In deze uitspraak van de Rechtbank Den Haag, gedateerd 28 maart 2024, wordt het beroep van eiser tegen de maatregel van bewaring beoordeeld. De staatssecretaris van Justitie en Veiligheid had op 8 maart 2024 de maatregel opgelegd op basis van artikel 59, eerste lid, aanhef en onder a, van de Vreemdelingenwet 2000. Eiser, bijgestaan door zijn gemachtigde, heeft zijn beroep op 26 maart 2024 behandeld. De rechtbank concludeert dat de maatregel van bewaring rechtmatig is, omdat eiser de gronden die aan de maatregel ten grondslag liggen niet heeft betwist. De staatssecretaris heeft zware en lichte gronden aangevoerd die het risico op onttrekking aan het toezicht onderbouwen.
Eiser heeft ook aangevoerd dat hij detentieongeschikt is vanwege zijn psychische gesteldheid, maar de rechtbank oordeelt dat deze beroepsgrond niet slaagt. De staatssecretaris heeft voldoende onderzoek gedaan naar de detentiegeschiktheid van eiser en heeft vastgesteld dat de medische zorg in detentie gelijkwaardig is aan die in de vrije maatschappij. Eiser heeft niet aangetoond dat hij detentieongeschikt is, en zijn verklaring dat hij gezond is en geen medicijnen gebruikt, ondersteunt het oordeel van de staatssecretaris.

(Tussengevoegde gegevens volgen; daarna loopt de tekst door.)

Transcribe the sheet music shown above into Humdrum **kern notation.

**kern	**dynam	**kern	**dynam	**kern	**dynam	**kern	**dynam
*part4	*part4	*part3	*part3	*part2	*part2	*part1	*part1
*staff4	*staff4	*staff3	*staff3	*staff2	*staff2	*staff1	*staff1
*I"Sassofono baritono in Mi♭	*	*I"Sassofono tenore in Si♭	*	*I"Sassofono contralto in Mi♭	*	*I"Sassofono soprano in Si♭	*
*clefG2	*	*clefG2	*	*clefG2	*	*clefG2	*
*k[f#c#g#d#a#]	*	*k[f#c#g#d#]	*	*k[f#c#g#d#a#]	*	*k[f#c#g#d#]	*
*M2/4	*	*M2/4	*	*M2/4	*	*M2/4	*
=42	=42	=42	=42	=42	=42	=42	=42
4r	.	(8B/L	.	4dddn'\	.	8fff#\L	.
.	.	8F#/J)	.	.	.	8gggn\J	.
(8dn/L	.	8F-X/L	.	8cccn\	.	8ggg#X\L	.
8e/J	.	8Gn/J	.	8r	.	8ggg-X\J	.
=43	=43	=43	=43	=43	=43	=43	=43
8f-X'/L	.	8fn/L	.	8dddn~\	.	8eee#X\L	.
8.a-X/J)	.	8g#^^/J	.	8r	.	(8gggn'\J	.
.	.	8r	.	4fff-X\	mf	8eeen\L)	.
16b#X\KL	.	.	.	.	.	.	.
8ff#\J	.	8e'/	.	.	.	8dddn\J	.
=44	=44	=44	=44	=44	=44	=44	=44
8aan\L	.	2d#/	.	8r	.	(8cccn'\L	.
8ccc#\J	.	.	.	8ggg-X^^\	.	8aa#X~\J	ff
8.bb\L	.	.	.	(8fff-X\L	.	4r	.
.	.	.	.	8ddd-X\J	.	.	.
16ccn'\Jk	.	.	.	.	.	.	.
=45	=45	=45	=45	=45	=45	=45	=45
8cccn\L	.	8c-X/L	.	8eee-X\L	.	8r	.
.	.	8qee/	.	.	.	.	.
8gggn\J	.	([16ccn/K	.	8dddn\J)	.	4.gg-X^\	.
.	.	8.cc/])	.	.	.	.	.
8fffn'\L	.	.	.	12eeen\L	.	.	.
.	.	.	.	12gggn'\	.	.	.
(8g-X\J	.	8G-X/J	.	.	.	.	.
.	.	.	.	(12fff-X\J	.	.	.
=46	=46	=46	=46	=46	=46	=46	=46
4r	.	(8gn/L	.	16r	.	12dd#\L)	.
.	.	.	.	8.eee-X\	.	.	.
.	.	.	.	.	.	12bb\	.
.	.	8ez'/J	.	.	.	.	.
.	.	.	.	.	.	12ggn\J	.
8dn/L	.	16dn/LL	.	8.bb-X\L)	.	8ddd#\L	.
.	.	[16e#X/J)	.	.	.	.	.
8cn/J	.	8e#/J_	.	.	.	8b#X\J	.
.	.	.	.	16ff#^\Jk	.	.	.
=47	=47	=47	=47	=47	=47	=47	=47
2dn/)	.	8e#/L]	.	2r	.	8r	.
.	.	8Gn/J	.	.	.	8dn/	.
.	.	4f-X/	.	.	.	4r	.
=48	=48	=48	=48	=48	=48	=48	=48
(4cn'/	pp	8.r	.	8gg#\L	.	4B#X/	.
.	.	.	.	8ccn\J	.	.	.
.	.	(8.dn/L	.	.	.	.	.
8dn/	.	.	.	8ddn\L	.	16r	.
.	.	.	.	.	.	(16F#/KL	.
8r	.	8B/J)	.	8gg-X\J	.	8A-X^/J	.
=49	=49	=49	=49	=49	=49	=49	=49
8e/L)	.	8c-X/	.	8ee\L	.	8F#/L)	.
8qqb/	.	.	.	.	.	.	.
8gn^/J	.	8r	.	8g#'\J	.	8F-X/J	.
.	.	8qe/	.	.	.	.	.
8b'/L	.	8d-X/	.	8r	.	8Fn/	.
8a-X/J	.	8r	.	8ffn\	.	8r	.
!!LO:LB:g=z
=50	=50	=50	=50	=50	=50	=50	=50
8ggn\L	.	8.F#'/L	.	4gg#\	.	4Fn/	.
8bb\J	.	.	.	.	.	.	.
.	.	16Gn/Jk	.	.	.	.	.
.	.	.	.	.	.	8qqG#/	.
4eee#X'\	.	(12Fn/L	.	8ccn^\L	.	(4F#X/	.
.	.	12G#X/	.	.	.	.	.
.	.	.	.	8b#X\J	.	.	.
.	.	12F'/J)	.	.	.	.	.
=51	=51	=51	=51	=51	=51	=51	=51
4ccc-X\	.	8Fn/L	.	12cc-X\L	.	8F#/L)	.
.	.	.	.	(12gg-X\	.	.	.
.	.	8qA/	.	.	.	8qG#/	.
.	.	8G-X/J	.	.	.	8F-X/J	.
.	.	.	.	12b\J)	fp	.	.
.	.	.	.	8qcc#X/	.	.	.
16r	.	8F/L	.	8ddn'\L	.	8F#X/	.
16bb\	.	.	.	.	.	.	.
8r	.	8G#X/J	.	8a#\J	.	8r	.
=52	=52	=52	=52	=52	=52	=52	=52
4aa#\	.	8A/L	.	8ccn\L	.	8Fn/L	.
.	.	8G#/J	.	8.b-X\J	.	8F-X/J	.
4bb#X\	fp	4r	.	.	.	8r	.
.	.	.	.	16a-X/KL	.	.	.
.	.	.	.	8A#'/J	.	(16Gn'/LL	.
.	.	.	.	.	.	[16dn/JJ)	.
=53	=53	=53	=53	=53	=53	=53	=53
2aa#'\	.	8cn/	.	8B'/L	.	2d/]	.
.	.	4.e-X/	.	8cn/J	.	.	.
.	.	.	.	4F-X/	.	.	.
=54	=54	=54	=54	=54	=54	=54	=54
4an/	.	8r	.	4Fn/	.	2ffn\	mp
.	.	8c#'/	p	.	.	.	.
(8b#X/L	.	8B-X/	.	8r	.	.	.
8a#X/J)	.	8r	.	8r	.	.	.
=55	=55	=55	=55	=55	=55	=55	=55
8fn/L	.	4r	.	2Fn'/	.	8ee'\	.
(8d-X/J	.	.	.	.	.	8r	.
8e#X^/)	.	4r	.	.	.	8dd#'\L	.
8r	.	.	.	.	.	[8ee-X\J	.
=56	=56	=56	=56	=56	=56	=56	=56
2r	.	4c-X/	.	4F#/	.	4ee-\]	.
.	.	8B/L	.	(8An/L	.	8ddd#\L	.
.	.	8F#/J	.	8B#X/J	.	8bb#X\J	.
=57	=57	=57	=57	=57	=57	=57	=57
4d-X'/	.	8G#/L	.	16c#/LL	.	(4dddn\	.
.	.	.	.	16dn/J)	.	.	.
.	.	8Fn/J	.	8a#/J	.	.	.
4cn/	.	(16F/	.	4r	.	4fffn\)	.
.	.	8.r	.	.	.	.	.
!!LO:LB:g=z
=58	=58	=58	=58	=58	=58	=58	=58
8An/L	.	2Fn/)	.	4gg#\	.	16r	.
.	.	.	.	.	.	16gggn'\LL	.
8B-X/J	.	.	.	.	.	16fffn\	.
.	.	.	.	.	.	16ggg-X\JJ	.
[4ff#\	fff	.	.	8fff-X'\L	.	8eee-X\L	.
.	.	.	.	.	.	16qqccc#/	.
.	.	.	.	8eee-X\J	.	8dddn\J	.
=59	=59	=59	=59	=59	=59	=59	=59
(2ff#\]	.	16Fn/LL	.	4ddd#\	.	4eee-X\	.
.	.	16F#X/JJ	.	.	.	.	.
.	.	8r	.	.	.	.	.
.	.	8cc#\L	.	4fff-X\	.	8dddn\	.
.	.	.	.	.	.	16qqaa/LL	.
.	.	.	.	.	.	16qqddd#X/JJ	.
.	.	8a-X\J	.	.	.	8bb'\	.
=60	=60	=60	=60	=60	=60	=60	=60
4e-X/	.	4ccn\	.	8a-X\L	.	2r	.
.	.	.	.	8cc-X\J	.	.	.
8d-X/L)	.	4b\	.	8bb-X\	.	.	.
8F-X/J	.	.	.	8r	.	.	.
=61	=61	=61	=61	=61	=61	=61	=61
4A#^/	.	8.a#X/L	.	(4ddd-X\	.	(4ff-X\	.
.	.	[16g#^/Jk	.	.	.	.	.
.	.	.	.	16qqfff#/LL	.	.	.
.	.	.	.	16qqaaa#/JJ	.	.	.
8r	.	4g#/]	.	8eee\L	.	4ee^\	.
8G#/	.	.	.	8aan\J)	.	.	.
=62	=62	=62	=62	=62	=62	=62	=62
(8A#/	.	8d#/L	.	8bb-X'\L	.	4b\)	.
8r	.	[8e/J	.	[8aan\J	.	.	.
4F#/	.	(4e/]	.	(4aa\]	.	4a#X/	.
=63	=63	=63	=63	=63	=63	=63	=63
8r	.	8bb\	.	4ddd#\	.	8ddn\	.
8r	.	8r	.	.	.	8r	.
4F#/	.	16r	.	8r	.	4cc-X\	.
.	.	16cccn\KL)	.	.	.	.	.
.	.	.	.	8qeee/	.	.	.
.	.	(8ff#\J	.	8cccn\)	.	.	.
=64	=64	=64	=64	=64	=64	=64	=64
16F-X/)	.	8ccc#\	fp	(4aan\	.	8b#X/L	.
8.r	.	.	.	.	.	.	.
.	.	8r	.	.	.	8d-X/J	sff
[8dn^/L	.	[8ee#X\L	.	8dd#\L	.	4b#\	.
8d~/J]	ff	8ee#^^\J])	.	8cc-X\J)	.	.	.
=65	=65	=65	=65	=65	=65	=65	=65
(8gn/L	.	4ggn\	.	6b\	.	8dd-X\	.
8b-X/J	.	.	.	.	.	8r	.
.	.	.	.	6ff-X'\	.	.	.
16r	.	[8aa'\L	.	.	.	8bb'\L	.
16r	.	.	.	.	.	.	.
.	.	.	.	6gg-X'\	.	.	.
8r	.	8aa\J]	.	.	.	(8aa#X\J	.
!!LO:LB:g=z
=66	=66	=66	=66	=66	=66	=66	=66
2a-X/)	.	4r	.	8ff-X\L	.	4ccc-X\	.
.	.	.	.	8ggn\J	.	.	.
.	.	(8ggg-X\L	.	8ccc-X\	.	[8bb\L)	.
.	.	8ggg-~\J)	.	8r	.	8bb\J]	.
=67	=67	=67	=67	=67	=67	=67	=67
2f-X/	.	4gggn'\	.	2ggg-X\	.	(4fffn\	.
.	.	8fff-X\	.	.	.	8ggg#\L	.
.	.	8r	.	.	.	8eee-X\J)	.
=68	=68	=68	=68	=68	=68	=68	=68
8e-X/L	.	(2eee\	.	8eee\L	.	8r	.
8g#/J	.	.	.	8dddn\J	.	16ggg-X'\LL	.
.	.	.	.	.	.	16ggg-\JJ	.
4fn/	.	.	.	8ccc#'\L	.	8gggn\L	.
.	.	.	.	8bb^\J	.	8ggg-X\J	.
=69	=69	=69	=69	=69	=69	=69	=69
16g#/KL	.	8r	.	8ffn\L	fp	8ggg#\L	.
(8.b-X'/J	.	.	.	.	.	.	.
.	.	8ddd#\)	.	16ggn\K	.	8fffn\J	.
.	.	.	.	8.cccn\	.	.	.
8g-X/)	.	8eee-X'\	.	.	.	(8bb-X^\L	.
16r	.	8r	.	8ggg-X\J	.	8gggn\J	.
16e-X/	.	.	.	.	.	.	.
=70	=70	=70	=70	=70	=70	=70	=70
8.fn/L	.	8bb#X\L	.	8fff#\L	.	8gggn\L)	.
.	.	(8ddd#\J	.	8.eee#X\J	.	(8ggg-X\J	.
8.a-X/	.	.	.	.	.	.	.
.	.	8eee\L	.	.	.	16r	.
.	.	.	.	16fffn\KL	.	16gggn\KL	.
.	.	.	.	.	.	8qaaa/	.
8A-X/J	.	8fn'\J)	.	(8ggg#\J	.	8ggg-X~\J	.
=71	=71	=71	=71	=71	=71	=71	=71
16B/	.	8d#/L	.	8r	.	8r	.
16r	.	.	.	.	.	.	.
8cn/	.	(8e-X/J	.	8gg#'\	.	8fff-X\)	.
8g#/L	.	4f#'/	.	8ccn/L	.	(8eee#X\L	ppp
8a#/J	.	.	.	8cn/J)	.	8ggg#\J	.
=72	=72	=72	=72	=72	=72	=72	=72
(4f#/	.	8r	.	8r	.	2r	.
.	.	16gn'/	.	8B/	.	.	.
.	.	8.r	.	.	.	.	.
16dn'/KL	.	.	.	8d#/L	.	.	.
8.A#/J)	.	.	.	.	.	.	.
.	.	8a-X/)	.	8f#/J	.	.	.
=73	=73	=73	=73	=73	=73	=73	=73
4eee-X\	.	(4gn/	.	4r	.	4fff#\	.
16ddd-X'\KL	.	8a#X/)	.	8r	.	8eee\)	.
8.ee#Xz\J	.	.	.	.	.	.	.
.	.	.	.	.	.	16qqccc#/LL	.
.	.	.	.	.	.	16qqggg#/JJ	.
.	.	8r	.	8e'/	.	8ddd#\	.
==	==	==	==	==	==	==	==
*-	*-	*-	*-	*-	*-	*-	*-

De rechtbank komt tot de conclusie dat het beroep ongegrond is en dat de inbewaringstelling van eiser rechtmatig is. Eiser heeft geen recht op schadevergoeding en er is geen aanleiding voor een proceskostenvergoeding. De uitspraak is openbaar gemaakt en er kan binnen een week hoger beroep worden ingesteld bij de Afdeling bestuursrechtspraak van de Raad van State.